Bourge complains that residents suffer from constant noise, dirtiness, aggressive behaviour and feeling of “a form of insecurity” when walking in the streets. “The addicts occupy public spaces that essentially outlaws the public from entering,” he says. “But police actions won’t resolve the problem. We can’t push them further out… we have to fix it. We have to give them space to safely consume.”
Other residents haven’t been so tactful in their approach to documenting who they unflatteringly call the “Walking Dead”. One Twitter account run anonymously by some locals has taken to sharing voyeuristic, uncensored videos shot from their windows – users fighting, breaking into cars and defecting in the street. “It’s not our approach,” says Bourge. “We prefer to speak with officials to make change.”
Yet critics say change is proving hard to come by and far too little is being done as the problem is expanding. As well as the problematic nature of criminalising users, they say that a lack of political will has prevented further expansion of facilities that are proven to work such as legal consumption rooms.

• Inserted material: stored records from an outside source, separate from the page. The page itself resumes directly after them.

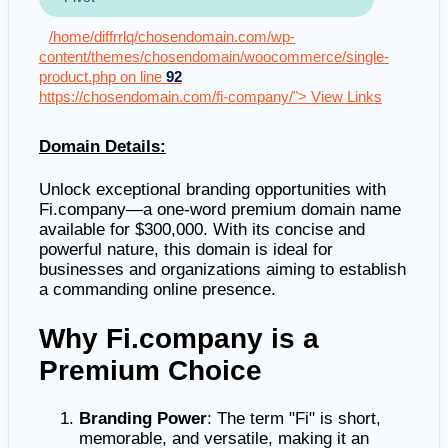
/home/diffrrlq/chosendomain.com/wp-
content/themes/chosendomain/woocommerce/single-
product.php on line
92
https://chosendomain.com/fi-company/"> View Links
Domain Details:
Unlock exceptional branding opportunities with
Fi.company—a one-word premium domain name
available for $300,000. With its concise and
powerful nature, this domain is ideal for
businesses and organizations aiming to establish
a commanding online presence.
Why Fi.company is a
Premium Choice
Branding Power
: The term "Fi" is short,
memorable, and versatile, making it an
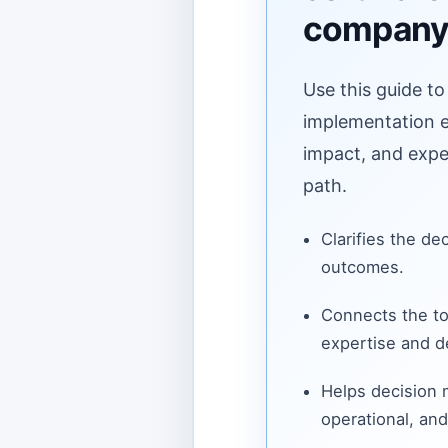
compan
Use this guide to
implementation ef
impact, and expe
path.
Clarifies the de
outcomes.
Connects the to
expertise and de
Helps decision
operational, and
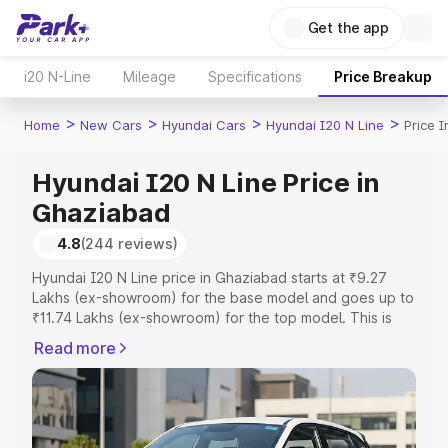
Get the app
i20 N-Line
Mileage
Specifications
Price Breakup
>
>
>
>
Home
New Cars
Hyundai Cars
Hyundai I20 N Line
Price 
Hyundai I20 N Line Price in
Ghaziabad
4.8
(244 reviews)
Hyundai I20 N Line price in Ghaziabad starts at ₹9.27
Lakhs (ex-showroom) for the base model and goes up to
₹11.74 Lakhs (ex-showroom) for the top model. This is
Hyundai I20 N Line on-road price in Ghaziabad which
Read more
includes RTO or Registration Cost, Insurance Cost.
Explore the complete variant-wise on-road price of
Hyundai I20 N Line price in Ghaziabad, along with key
features and details to help you choose the best option.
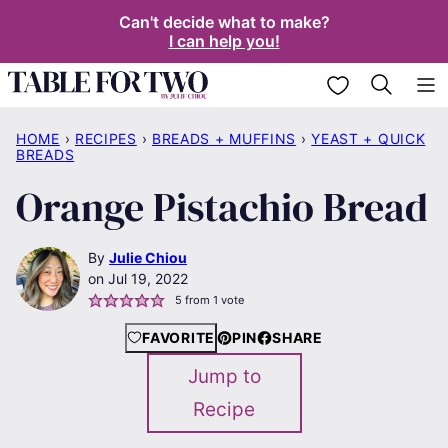
Skip
Can't decide what to make?
I can help you!
to
content
My Favorites
HOME
›
RECIPES
›
BREADS + MUFFINS
›
YEAST + QUICK
BREADS
Orange Pistachio Bread
By
Julie Chiou
Jul 19, 2022
5
from 1 vote
FAVORITE
PIN
SHARE
Jump to
Recipe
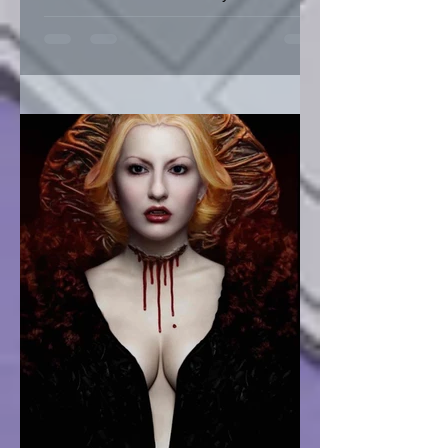
Fashion Sustainability of Nature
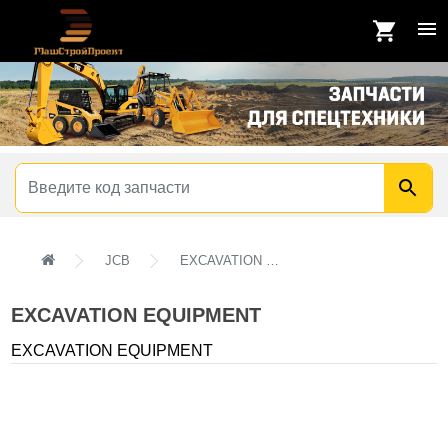
JCB
EXCAVATION EQUIPMENT
EXCAVATION EQUIPMENT
EXCAVATION EQUIPMENT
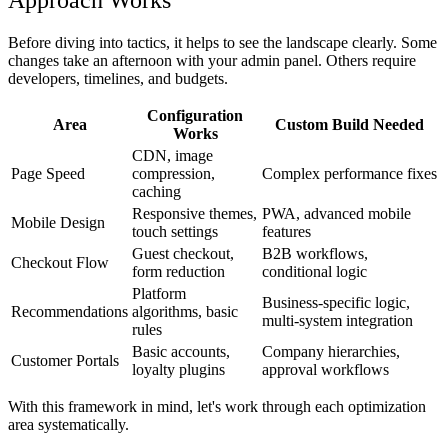
Before diving into tactics, it helps to see the landscape clearly. Some
changes take an afternoon with your admin panel. Others require
developers, timelines, and budgets.
Configuration
Area
Custom Build Needed
Works
CDN, image
Page Speed
compression,
Complex performance fixes
caching
Responsive themes,
PWA, advanced mobile
Mobile Design
touch settings
features
Guest checkout,
B2B workflows,
Checkout Flow
form reduction
conditional logic
Platform
Business-specific logic,
Recommendations
algorithms, basic
multi-system integration
rules
Basic accounts,
Company hierarchies,
Customer Portals
loyalty plugins
approval workflows
With this framework in mind, let's work through each optimization
area systematically.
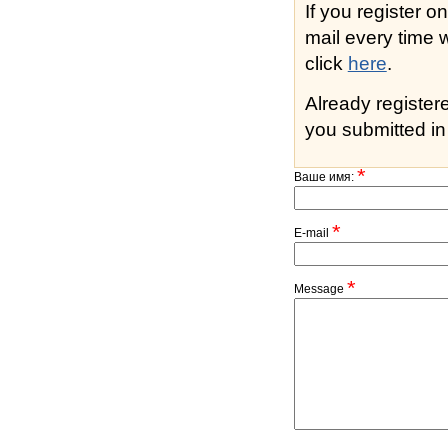
If you register o
mail every time while s
click
here
.
Already registe
you submitted in 
*
Ваше имя:
*
E-mail
*
Message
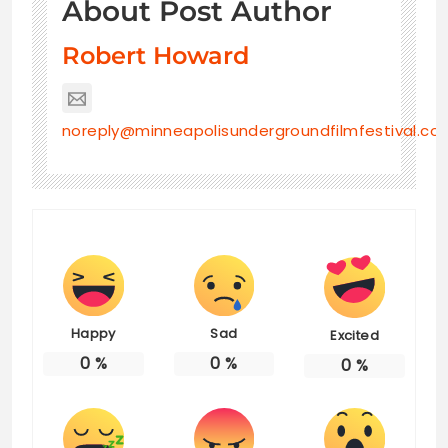
About Post Author
Robert Howard
noreply@minneapolisundergroundfilmfestival.co
Happy
Sad
Excited
0
%
0
%
0
%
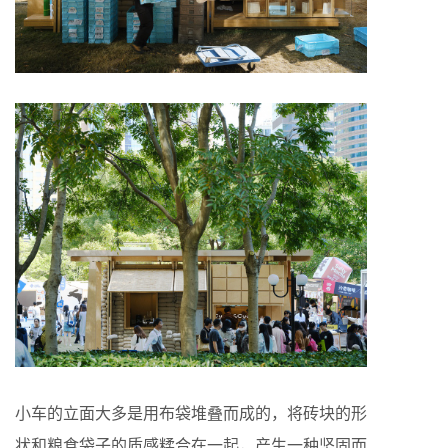
小车的立面大多是用布袋堆叠而成的，将砖块的形
状和粮食袋子的质感糅合在一起，产生一种坚固而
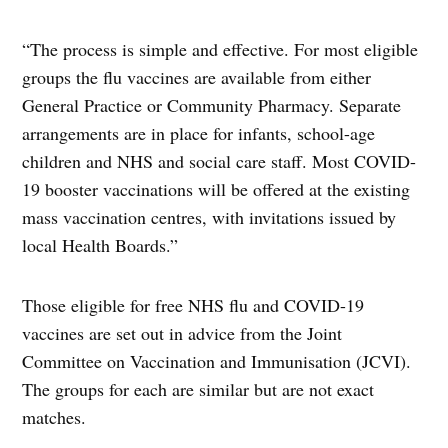
“The process is simple and effective. For most eligible
groups the flu vaccines are available from either
General Practice or Community Pharmacy. Separate
arrangements are in place for infants, school-age
children and NHS and social care staff. Most COVID-
19 booster vaccinations will be offered at the existing
mass vaccination centres, with invitations issued by
local Health Boards.”
Those eligible for free NHS flu and COVID-19
vaccines are set out in advice from the Joint
Committee on Vaccination and Immunisation (JCVI).
The groups for each are similar but are not exact
matches.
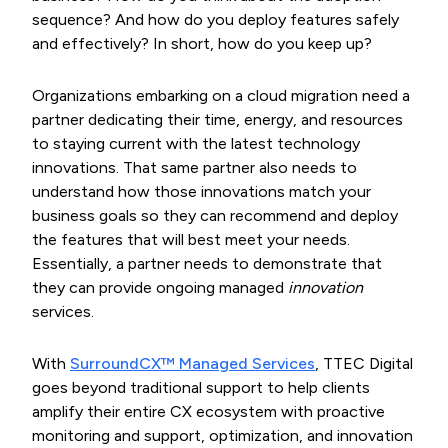
sequence? And how do you deploy features safely
and effectively? In short, how do you keep up?
Organizations embarking on a cloud migration need a
partner dedicating their time, energy, and resources
to staying current with the latest technology
innovations. That same partner also needs to
understand how those innovations match your
business goals so they can recommend and deploy
the features that will best meet your needs.
Essentially, a partner needs to demonstrate that
they can provide ongoing managed
innovation
services.
With
SurroundCX™ Managed Services
, TTEC Digital
goes beyond traditional support to help clients
amplify their entire CX ecosystem with proactive
monitoring and support, optimization, and innovation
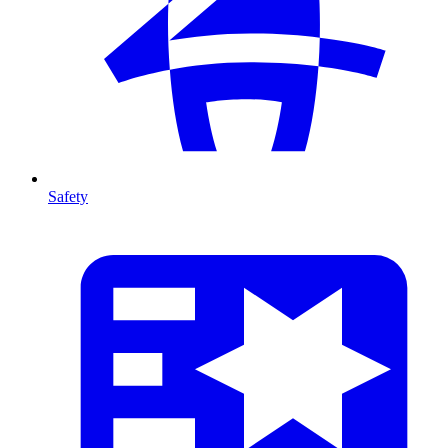
Safety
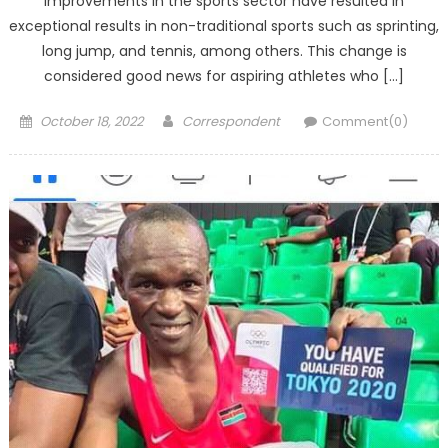
improvements in the sports sector have resulted in
exceptional results in non-traditional sports such as sprinting,
long jump, and tennis, among others. This change is
considered good news for aspiring athletes who […]
Posted
Author
October 18, 2022
Correspondent
Comment(0)
on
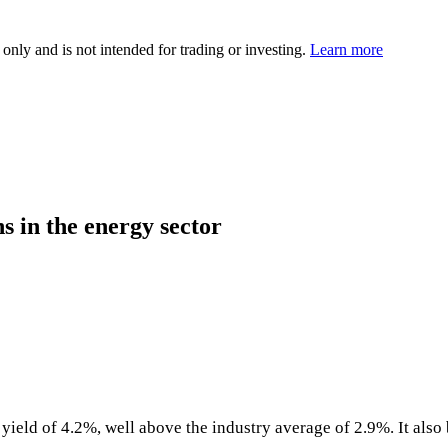
 only and is not intended for trading or investing.
Learn more
s in the energy sector
yield of 4.2%, well above the industry average of 2.9%. It also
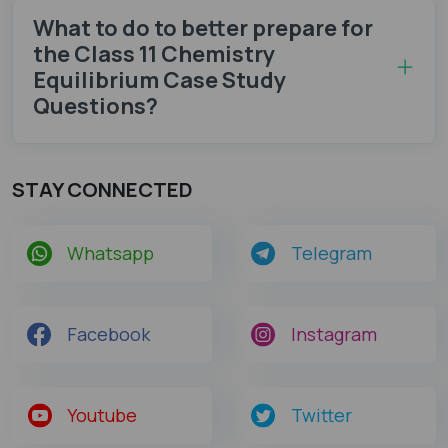
What to do to better prepare for
the Class 11 Chemistry
Equilibrium Case Study
Questions?
STAY CONNECTED
Whatsapp
Telegram
Facebook
Instagram
Youtube
Twitter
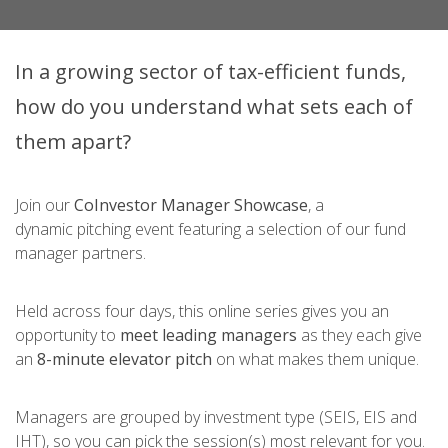
In a growing sector of tax-efficient funds,
how do you understand what sets each of
them apart?
Join our
CoInvestor Manager Showcase
,
a
dynamic pitching event featuring a selection of our fund
manager partners.
Held across four days, this online series gives you an
opportunity to
meet leading managers
as they each give
an
8-minute elevator pitch
on what makes them unique.
Managers are grouped by investment type (SEIS, EIS and
IHT), so you can pick the session(s) most relevant for you.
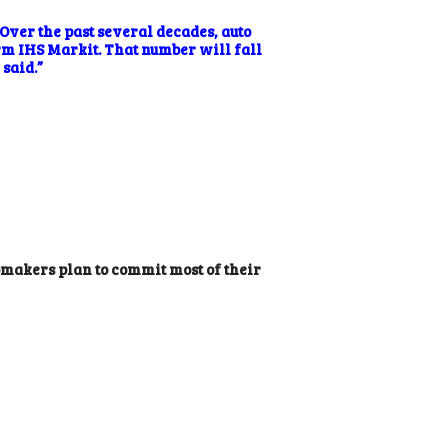
Over the past several decades, auto
irm
IHS Markit
. That number will fall
 said.”
tomakers plan to commit most of their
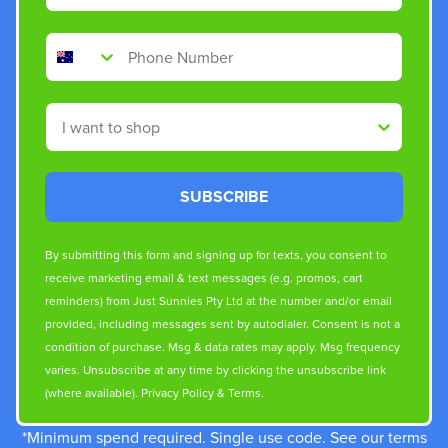
Phone Number
Shop By
SUBSCRIBE
By submitting this form and signing up for texts, you consent to
receive marketing email & text messages (e.g. promos, cart
reminders) from Just Sunnies Pty Ltd at the number and/or email
provided, including messages sent by autodialer. Consent is not a
condition of purchase. Msg & data rates may apply. Msg frequency
varies. Unsubscribe at any time by clicking the unsubscribe link
(where available).
Privacy Policy
&
Terms
.
*Minimum spend required. Single use code. See our terms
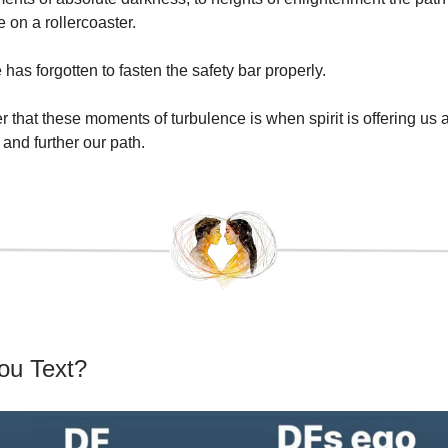
e on a rollercoaster.
as forgotten to fasten the safety bar properly.
 that these moments of turbulence is when spirit is offering us 
and further our path.
ou Text?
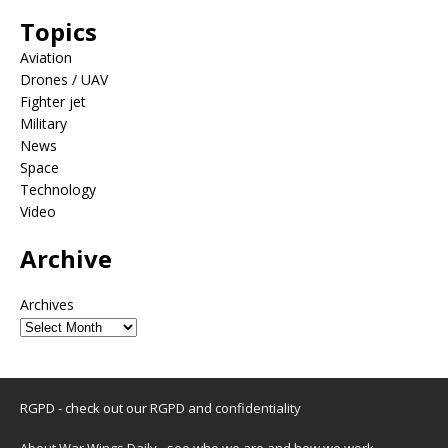
Topics
Aviation
Drones / UAV
Fighter jet
Military
News
Space
Technology
Video
Archive
Archives
RGPD - check out our
RGPD and confidentiality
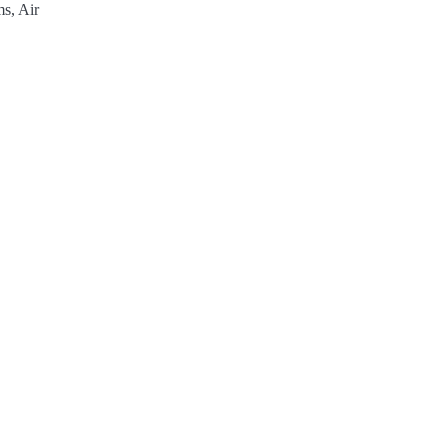
s, Air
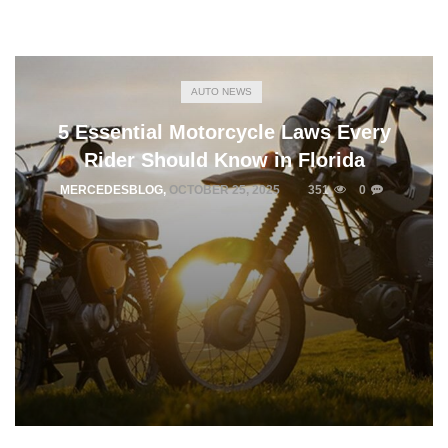
AUTO NEWS
5 Essential Motorcycle Laws Every
Rider Should Know in Florida
MERCEDESBLOG
,
OCTOBER 25, 2025
351
0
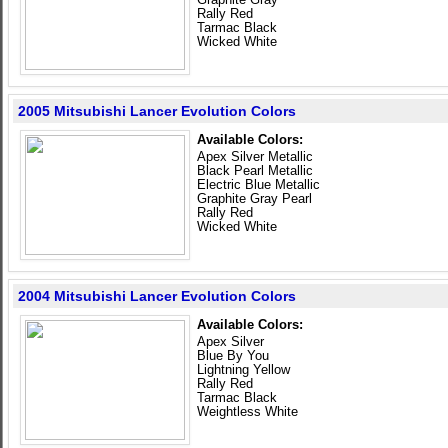
Rally Red
Tarmac Black
Wicked White
2005 Mitsubishi Lancer Evolution Colors
Available Colors:
Apex Silver Metallic
Black Pearl Metallic
Electric Blue Metallic
Graphite Gray Pearl
Rally Red
Wicked White
2004 Mitsubishi Lancer Evolution Colors
Available Colors:
Apex Silver
Blue By You
Lightning Yellow
Rally Red
Tarmac Black
Weightless White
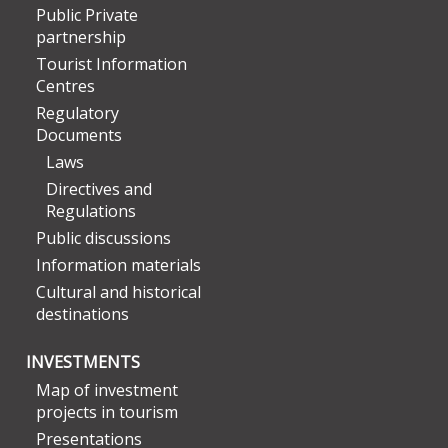
Public Private
partnership
Tourist Information
Centres
Regulatory
Documents
Laws
Directives and
Regulations
Public discussions
Information materials
Cultural and historical
destinations
INVESTMENTS
Map of investment
projects in tourism
Presentations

“In Paris there is just one, but countries like Germany, the Netherlands and Switzerland offer many more facilities per capita,” says Gaia’s director Avril, whose charity runs the shooting room in Paris. “Zurich, for example, has four such spaces over a much smaller population. But nobody wants to open another in Paris. Politicians won’t support it.”
Officials at Paris city hall declined to comment on the record but said much of the money from the city’s Crack Plan has been invested into increasing police patrols and housing users in shelters – the city’s capacity has been raised from 60 to 420 – where they can get support from medical professionals and social workers.
But François Dagnaud, mayor of the 19th district, insists the Crack Plan is a landmark policy that will work long-term. “It’s the first time that all of these public powers have recognised this is an enormous problem,” he says. “Has it made the problem disappear? Evidently not. It’s not a silver bullet. To sustainably improve the problem, we need a double chain — both police to stop the trafficking, and medico-social help in parallel.”
For now, users like Jonathan, whose lives have been torn apart by crack, continue to suffer from this paradoxical approach that campaigners say targets some of the city’s most vulnerable while claiming to prioritise and protect them.
“Charities do great work, they do what they can,” says Jonathan. “But the police repression, I think it’s a load of shit. I know it’s difficult to stop dealers, but they shouldn’t attack users. We are victims as much as anyone else in this.”